> ENTRIES SHOWN:
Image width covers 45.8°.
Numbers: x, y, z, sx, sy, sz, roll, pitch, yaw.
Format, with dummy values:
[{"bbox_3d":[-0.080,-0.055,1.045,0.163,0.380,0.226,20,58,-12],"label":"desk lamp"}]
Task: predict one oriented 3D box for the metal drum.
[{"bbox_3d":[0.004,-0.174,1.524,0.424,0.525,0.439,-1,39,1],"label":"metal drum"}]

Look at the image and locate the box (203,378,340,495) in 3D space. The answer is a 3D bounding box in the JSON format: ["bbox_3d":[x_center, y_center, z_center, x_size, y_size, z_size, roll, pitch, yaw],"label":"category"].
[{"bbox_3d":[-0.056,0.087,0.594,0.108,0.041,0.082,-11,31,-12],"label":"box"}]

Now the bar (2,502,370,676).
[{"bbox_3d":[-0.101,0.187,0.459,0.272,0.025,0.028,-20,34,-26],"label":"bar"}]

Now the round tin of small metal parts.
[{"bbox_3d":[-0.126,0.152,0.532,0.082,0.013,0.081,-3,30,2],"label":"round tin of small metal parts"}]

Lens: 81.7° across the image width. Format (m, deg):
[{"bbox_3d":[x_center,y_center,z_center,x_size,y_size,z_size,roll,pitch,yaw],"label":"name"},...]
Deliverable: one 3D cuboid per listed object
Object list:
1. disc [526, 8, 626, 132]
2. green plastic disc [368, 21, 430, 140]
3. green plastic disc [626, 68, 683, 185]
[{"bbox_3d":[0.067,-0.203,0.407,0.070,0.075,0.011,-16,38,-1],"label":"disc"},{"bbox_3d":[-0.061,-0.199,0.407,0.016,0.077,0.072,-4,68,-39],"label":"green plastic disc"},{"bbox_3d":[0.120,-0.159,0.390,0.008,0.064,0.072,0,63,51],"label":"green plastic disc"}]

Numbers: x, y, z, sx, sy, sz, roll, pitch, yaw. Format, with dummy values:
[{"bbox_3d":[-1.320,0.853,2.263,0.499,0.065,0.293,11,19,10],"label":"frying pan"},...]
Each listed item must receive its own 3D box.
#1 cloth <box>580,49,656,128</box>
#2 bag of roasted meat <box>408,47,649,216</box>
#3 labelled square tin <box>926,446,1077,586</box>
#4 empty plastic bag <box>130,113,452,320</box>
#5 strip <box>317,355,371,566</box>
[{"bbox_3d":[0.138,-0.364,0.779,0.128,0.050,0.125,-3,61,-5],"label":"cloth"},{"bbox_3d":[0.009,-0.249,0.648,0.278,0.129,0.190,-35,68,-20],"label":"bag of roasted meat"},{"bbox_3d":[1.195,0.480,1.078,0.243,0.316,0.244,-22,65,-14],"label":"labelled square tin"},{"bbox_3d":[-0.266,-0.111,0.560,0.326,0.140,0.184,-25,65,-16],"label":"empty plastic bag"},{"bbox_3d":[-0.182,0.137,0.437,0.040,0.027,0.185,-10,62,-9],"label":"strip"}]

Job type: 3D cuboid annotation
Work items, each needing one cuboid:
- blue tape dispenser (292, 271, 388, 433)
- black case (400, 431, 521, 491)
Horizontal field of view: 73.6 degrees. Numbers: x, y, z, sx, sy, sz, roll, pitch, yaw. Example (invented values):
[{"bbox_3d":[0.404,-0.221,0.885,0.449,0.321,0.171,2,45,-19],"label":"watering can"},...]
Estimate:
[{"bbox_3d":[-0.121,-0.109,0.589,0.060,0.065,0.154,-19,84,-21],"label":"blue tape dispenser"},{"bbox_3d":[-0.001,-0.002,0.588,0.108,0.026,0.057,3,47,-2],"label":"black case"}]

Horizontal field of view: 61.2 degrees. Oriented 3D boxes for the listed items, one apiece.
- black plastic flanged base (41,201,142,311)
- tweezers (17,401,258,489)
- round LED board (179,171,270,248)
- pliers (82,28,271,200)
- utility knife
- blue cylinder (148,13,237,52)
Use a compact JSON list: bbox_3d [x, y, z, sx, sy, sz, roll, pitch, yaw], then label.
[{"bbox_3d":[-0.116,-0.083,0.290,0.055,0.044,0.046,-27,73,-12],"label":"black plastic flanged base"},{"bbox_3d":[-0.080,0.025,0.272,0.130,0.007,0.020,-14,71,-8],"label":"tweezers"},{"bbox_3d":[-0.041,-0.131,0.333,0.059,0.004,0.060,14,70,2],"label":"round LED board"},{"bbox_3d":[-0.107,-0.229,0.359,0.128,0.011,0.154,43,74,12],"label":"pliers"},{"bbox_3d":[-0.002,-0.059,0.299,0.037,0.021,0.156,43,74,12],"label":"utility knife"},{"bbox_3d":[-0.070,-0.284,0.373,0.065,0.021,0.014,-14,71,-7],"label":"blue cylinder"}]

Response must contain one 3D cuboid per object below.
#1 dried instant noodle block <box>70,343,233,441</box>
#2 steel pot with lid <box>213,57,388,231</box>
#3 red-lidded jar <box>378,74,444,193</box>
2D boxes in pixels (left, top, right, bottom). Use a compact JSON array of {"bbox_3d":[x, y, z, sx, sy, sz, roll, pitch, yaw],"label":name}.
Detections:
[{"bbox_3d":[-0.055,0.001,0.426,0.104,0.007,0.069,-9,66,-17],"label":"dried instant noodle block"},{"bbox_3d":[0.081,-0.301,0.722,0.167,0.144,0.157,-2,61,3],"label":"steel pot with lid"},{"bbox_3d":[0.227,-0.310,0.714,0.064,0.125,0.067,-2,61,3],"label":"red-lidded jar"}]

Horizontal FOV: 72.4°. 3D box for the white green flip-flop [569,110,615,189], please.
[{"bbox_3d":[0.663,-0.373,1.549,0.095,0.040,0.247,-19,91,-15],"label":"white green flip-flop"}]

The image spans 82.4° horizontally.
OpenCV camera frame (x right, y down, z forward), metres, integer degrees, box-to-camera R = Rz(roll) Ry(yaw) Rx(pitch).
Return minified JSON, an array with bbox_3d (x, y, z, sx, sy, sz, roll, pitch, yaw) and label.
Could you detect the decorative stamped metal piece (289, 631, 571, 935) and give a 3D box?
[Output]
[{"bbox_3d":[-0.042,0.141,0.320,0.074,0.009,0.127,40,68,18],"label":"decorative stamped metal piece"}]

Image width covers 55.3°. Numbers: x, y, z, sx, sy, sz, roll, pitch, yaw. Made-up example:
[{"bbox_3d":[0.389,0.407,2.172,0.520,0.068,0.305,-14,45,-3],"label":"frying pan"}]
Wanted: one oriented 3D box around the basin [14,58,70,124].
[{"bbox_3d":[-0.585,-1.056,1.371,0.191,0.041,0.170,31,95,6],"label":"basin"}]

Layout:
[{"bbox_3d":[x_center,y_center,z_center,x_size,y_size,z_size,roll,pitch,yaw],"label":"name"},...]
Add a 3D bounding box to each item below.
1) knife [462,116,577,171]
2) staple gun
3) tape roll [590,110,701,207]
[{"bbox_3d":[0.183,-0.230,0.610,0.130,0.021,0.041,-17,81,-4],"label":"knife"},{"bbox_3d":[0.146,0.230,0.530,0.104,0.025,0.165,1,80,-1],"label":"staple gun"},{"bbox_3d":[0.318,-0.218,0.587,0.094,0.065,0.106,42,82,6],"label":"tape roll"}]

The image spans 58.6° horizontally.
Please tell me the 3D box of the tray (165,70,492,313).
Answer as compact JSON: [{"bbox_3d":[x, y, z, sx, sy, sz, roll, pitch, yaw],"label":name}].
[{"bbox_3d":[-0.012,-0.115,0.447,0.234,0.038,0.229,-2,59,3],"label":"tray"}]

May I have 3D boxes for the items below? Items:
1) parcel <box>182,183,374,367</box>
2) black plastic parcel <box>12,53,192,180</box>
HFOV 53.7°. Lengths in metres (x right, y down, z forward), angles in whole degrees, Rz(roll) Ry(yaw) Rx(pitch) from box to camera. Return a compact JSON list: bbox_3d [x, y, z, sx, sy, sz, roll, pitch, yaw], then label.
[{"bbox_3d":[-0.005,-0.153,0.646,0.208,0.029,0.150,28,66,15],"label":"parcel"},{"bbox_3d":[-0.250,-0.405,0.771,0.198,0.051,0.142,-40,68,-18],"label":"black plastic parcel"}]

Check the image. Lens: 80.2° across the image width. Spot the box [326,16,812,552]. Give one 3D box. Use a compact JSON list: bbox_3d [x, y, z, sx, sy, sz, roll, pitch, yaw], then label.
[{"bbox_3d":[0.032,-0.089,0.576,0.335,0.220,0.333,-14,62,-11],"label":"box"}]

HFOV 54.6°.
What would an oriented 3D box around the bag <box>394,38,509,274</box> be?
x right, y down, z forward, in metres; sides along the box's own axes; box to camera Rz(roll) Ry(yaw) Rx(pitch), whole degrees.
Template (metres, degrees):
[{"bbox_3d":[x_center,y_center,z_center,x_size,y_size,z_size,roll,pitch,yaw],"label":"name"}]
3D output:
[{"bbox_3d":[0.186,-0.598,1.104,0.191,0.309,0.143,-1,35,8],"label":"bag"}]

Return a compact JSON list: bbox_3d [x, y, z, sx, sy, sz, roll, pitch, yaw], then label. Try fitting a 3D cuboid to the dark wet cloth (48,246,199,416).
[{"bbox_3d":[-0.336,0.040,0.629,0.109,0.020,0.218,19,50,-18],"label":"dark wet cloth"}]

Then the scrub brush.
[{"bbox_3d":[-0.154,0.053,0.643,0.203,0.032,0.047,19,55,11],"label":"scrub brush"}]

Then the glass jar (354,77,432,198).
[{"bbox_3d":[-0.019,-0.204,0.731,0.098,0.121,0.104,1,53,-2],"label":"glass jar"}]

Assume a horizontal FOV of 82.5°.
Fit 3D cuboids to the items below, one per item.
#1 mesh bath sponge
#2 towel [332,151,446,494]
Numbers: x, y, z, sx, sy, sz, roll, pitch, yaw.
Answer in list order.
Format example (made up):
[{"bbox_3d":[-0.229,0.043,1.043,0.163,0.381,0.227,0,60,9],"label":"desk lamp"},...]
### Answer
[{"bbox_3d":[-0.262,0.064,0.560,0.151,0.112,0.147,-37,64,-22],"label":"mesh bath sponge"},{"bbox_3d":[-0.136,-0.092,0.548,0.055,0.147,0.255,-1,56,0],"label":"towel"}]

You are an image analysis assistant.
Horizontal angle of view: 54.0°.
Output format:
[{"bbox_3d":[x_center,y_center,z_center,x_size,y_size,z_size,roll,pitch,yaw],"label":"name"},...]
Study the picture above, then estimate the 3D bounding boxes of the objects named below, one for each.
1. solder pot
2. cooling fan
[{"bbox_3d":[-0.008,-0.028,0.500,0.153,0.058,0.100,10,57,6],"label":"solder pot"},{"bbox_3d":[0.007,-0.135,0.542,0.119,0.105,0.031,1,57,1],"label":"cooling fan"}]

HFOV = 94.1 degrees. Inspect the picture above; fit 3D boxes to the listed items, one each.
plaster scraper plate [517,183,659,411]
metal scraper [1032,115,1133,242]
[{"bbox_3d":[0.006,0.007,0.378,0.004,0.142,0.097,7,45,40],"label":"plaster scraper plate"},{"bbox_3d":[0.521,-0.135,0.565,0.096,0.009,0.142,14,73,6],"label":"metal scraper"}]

> ABOUT THIS TASK: Please state how many lines hold the string "listed" in the listing above, giving the figure alone.

> TASK OUTPUT: 4